■ YOUR GOAL ■
Using the listing below, report all lines holding the word "down".

***** INFORMATION SHOWN *****

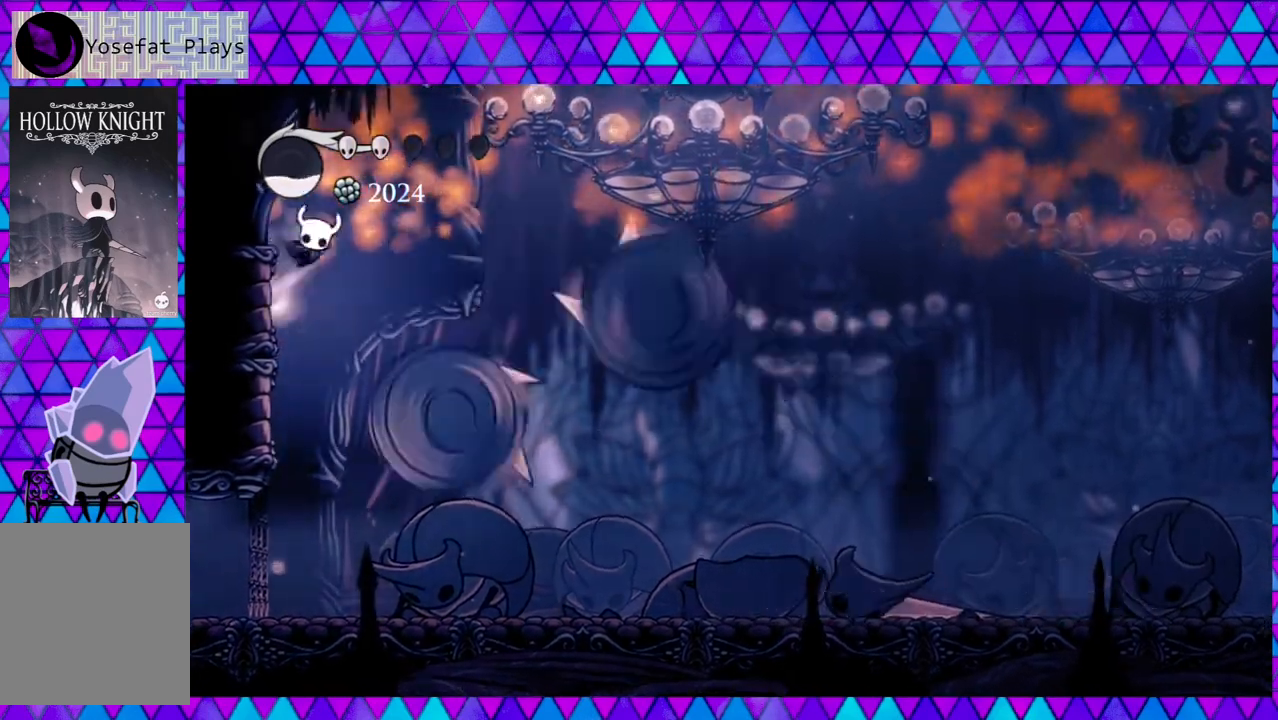
{"buttons": ["R2", "DPAD_RIGHT"], "left_stick": "center", "right_stick": "center", "events": [[33, "DPAD_RIGHT", "down"], [33, "DPAD_UP", "up"], [233, "R2", "down"], [283, "B", "up"]]}
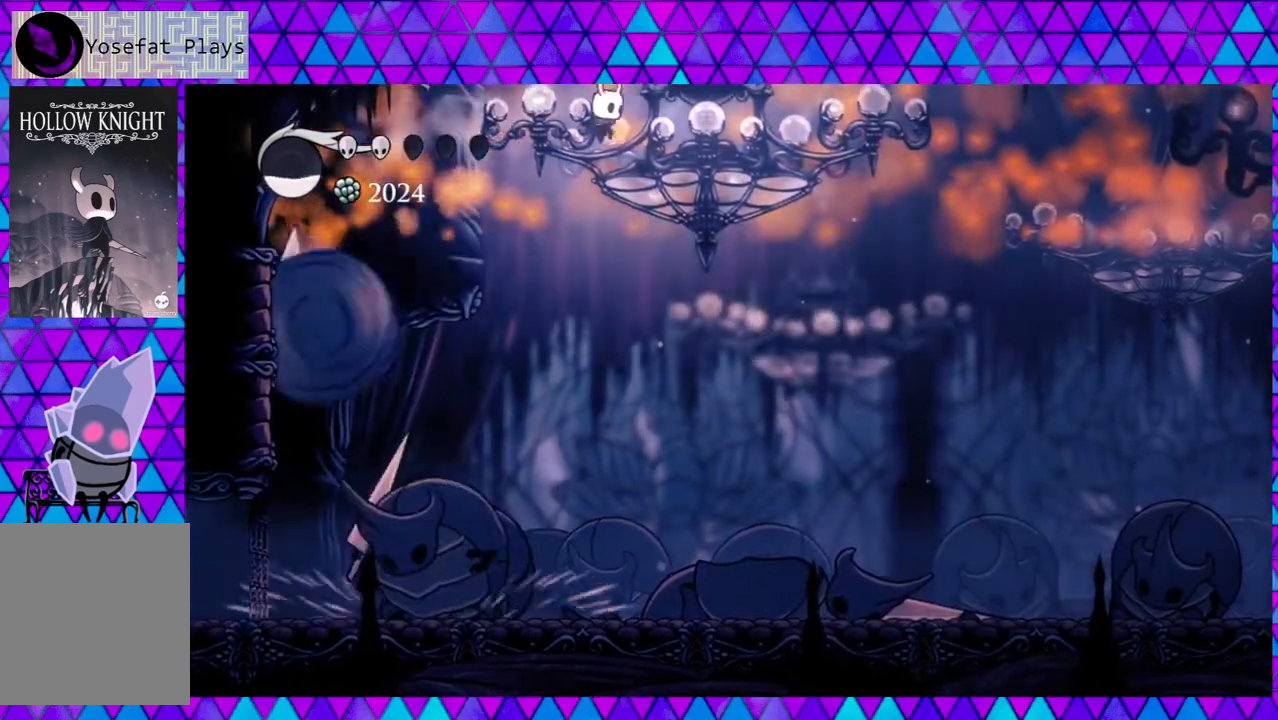
{"buttons": ["DPAD_RIGHT"], "left_stick": "center", "right_stick": "center", "events": [[117, "R2", "up"]]}
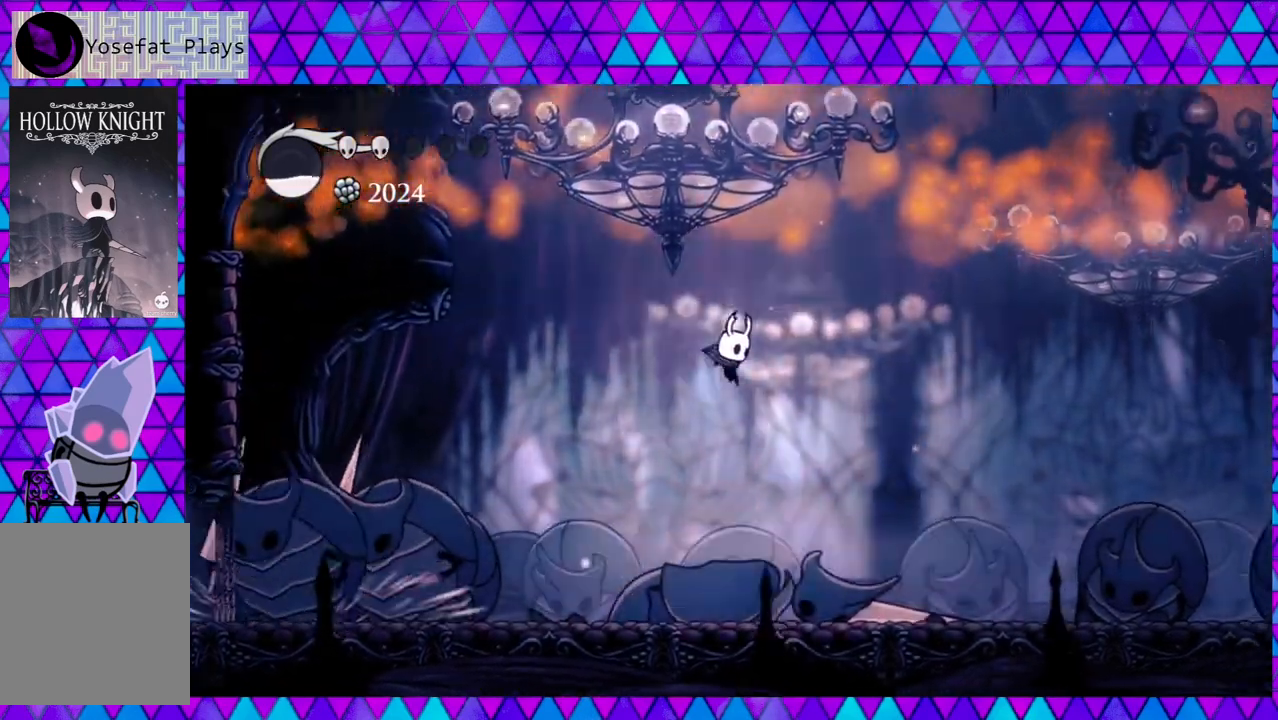
{"buttons": ["R2", "DPAD_RIGHT"], "left_stick": "center", "right_stick": "center", "events": [[400, "R2", "down"]]}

*****

■ EXERCISE ANSWER ■
{"buttons": ["R2", "DPAD_RIGHT"], "left_stick": "center", "right_stick": "center", "events": [[33, "DPAD_RIGHT", "down"], [33, "DPAD_UP", "up"], [233, "R2", "down"], [283, "B", "up"]]}
{"buttons": ["R2", "DPAD_RIGHT"], "left_stick": "center", "right_stick": "center", "events": [[400, "R2", "down"]]}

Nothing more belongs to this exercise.